Earlier this year, when Gen Z foodies ushered in the renaissance of "Dirty Soda" (Sprite spiked with creamer and flavored syrups) via TikTok, it turned more than a few heads. Rainbow bagels and avocado toast have been the targets of similar criticism. (Typically comments to the effect of, "Hipsters, am I right?" accompanied by a theatrical eye roll.) But, take a moment to reflect on other weird food trends of history, and it gets even stranger.

According to the BBC, Victorian and Edwardian foodies of the late-1800s through the early-1900s were taking a walk on the wild side with their gastronomic inventions — and not always for the better. They infused loaves of bread with alum, a chalky aluminum-based compound commonly used today in laundry detergents. The idea was to make the bread whiter and denser, but it didn't function quite that way in execution. They also put boracic acid in their milk to "purify" it. Big mistake. Humans can't digest it, and it can even cause permanent organ damage. Some folks probably wouldn't even use it to clean their ovens. But, one of the most interesting and retrospectively horrifying food additives historically added to chocolate was — believe it or not — radioactive.

A little chocolate never hurt anyone (or, did it?)

Introducing: radium, a confectionary delicacy. (Yes, really.) Per the BBC, for Victorian households, radium was a commonplace ingredient in everything from cosmetics to condoms to cigarettes. Marie Curie discovered radium in 1898, for which she was awarded the Nobel Prize in Physics, says The Atlantic. According to the CDC, prolonged exposure to radium can be fatal — and, if it doesn't kill you, it can still cause such gnarly effects as bone cancer, anemia, cataracts, and fractured teeth. 

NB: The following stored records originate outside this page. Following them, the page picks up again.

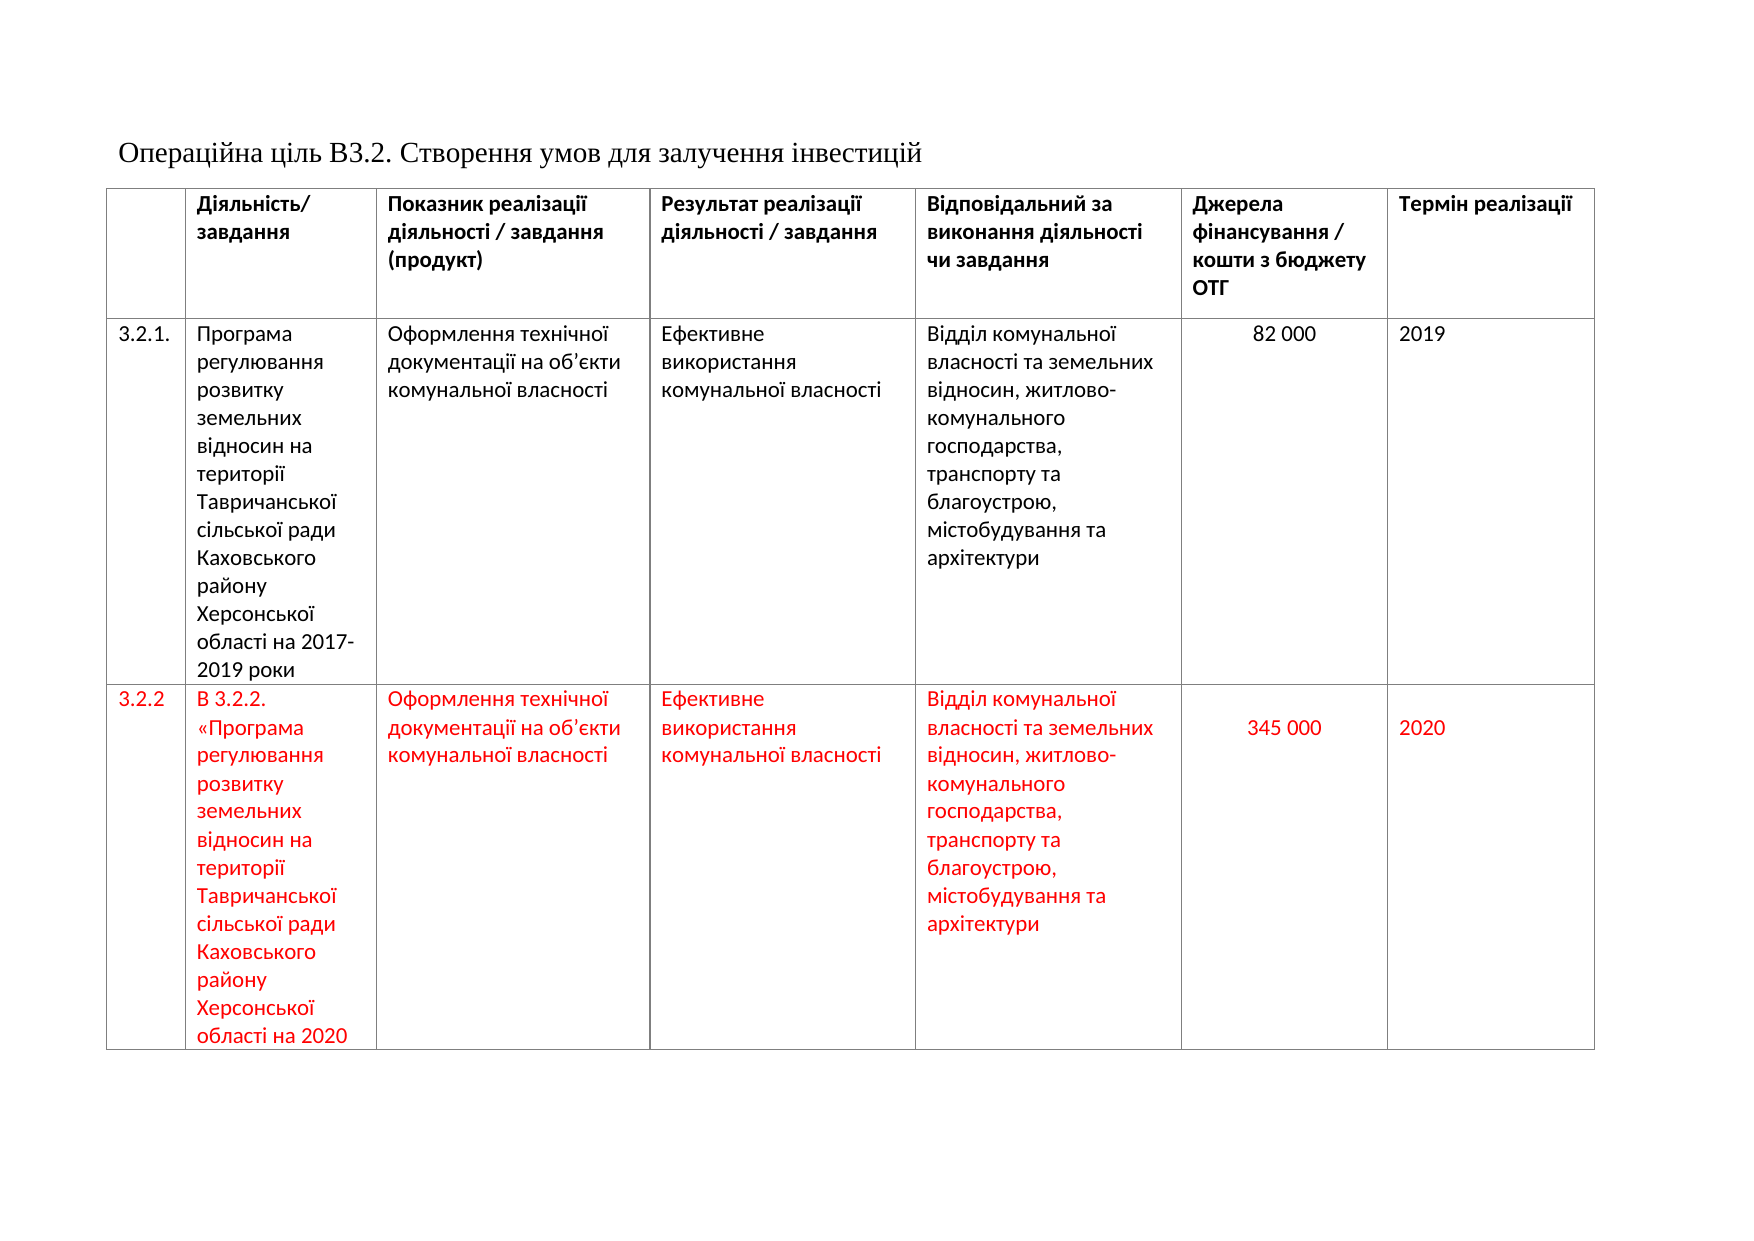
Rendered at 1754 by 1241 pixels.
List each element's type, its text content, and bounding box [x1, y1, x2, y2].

table_cell Ефективне використання комунальної власності [651, 319, 915, 683]
table_cell 2019 [1388, 319, 1594, 683]
table_cell 345 000 [1182, 685, 1387, 1049]
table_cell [651, 685, 915, 1049]
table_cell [916, 685, 1181, 1049]
table_cell Програма регулювання розвитку земельних відносин на території Тавричанської сільської ради Каховського району Херсонської області на 2017-2019 роки [186, 319, 376, 683]
table_cell 2020 [1388, 685, 1594, 1049]
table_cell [377, 685, 649, 1049]
table_header [107, 189, 185, 318]
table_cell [186, 685, 376, 1049]
table_header Відповідальний за виконання діяльності чи завдання [916, 189, 1181, 318]
table_header Показник реалізації діяльності / завдання (продукт) [377, 189, 649, 318]
table_header Термін реалізації [1388, 189, 1594, 318]
table_cell 3.2.1. [107, 319, 185, 683]
table_header Діяльність/ завдання [186, 189, 376, 318]
table_header Результат реалізації діяльності / завдання [651, 189, 915, 318]
table_header Джерела фінансування / кошти з бюджету ОТГ [1182, 189, 1387, 318]
table_cell Відділ комунальної власності та земельних відносин, житлово-комунального господарства, транспорту та благоустрою, містобудування та архітектури [916, 319, 1181, 683]
table_cell 3.2.2 [107, 685, 185, 1049]
table_cell Оформлення технічної документації на об’єкти комунальної власності [377, 319, 649, 683]
text Операційна ціль В3.2. Створення умов для залучення інвестицій [118, 136, 1636, 169]
table_cell 82 000 [1182, 319, 1387, 683]
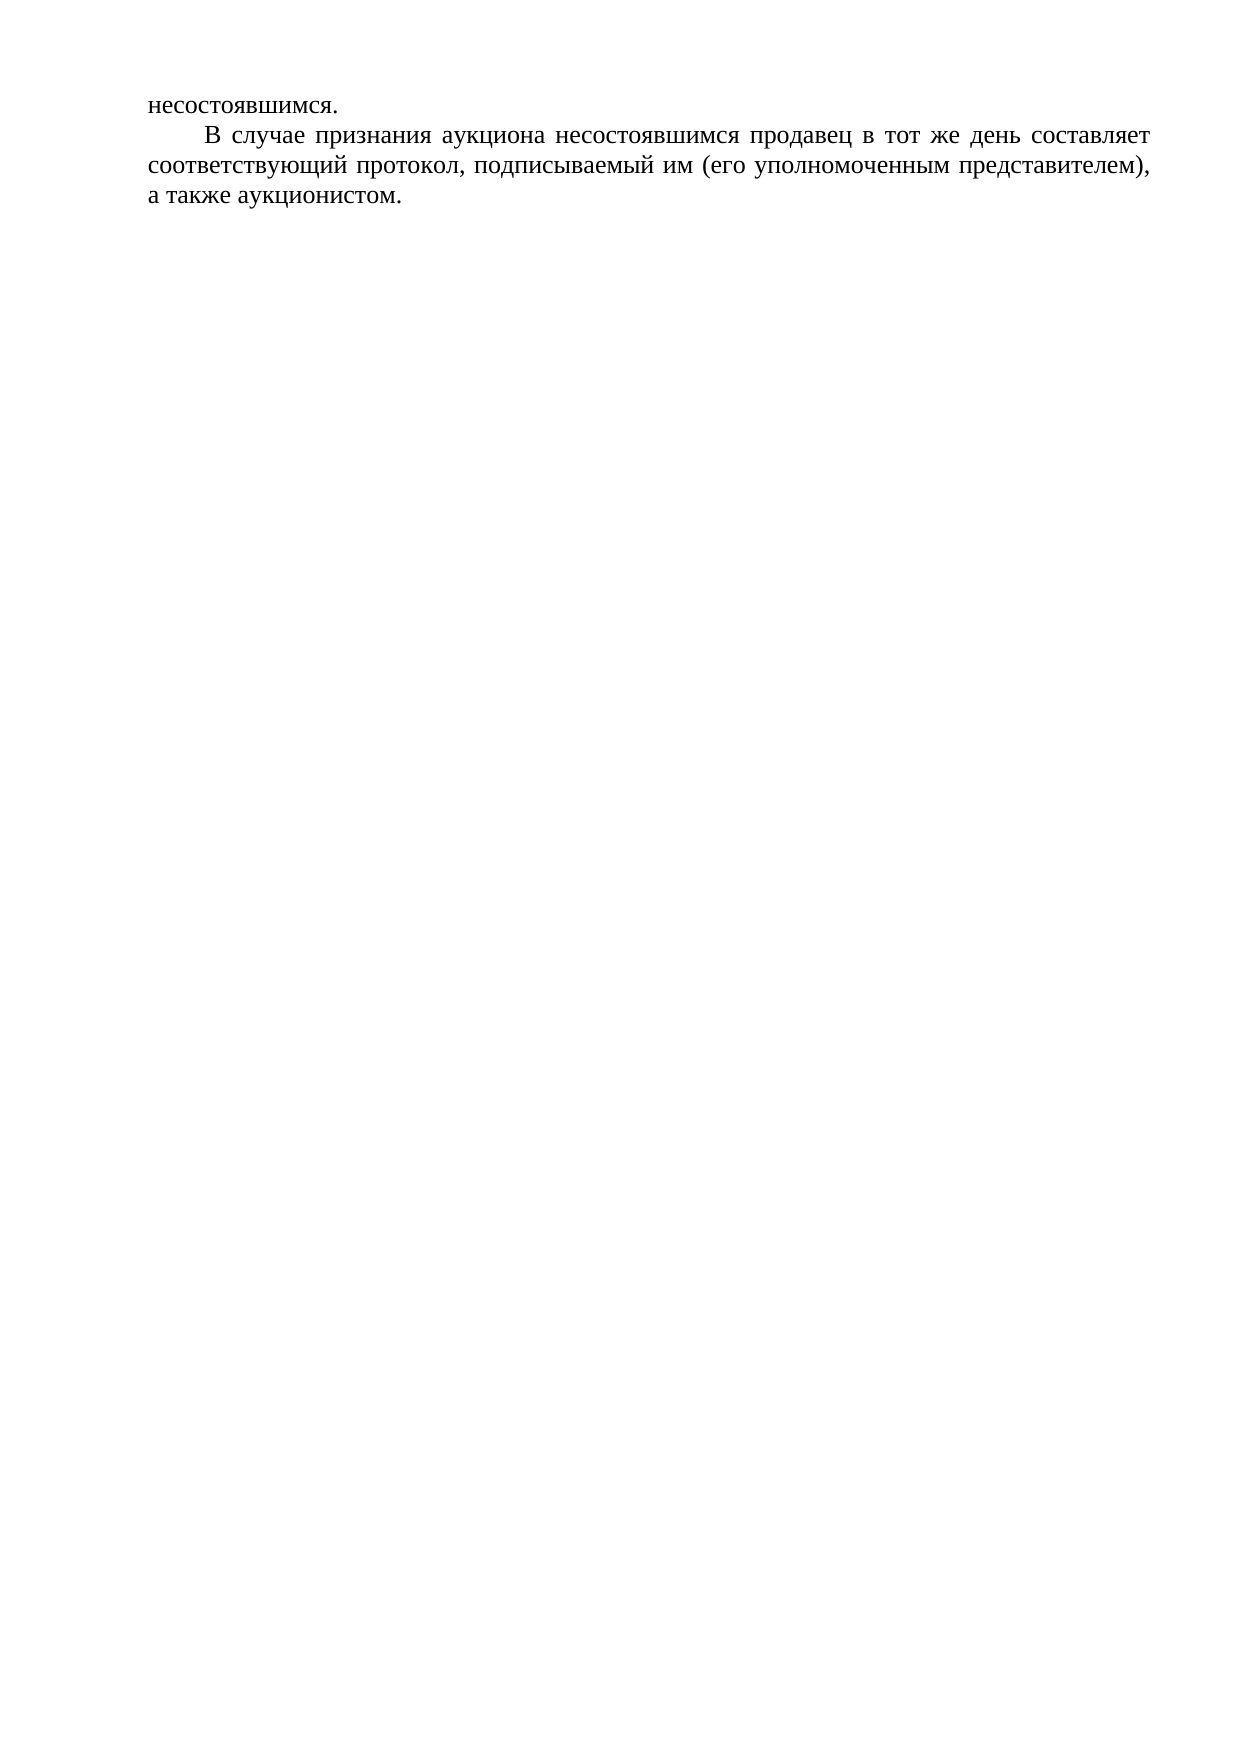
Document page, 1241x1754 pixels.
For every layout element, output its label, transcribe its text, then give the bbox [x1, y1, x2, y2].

text В случае признания аукциона несостоявшимся продавец в тот же день составляет соответствующий протокол, подписываемый им (его уполномоченным представителем), а также аукционистом. [148, 119, 1152, 209]
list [148, 89, 1152, 119]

But, while "radioactivity" might sound less than appetizing to the modern ear, Industrial-Revolution-era consumers couldn't get enough of it. By 1910, it was being produced synthetically by U.S. retailers. In the early 20th century, hundreds of "Radium Girls" staffed U.S. factories painting clocks and watch faces with glow-in-the-dark radium, via Britannica. The seeming novelty turned out to have devastating effects: While it made their clothing and teeth glow in the dark, which was a super impressive social flex, it also literally eroded their bones. Curie herself died from radiation exposure. 

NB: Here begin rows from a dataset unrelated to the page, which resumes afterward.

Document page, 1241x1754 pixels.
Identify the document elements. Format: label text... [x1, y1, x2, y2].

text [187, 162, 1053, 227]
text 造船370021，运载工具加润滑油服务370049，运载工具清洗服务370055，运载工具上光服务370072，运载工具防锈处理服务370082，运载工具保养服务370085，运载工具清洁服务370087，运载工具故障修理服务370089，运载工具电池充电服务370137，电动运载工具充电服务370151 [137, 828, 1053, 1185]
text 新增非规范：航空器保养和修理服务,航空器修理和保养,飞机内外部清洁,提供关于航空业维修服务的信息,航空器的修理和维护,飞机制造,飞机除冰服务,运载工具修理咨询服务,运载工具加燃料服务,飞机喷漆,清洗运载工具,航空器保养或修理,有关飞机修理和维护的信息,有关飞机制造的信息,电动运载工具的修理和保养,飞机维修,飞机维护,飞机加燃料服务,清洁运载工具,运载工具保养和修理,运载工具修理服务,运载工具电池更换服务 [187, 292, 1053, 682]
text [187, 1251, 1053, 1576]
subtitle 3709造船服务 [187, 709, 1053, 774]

But, it didn't stop there. For a time, folks were actively eating radium in their chocolate. German confectioners Burk & Braun were cranking out "Radium Schokolade" chocolate bars advertised as a wonder product that would make consumers look younger, via Gizmodo. But, perhaps unsurprisingly, they were only on the market for five years, from 1931 to 1936, before consumers started noticing that they were not, in fact, looking any younger after all.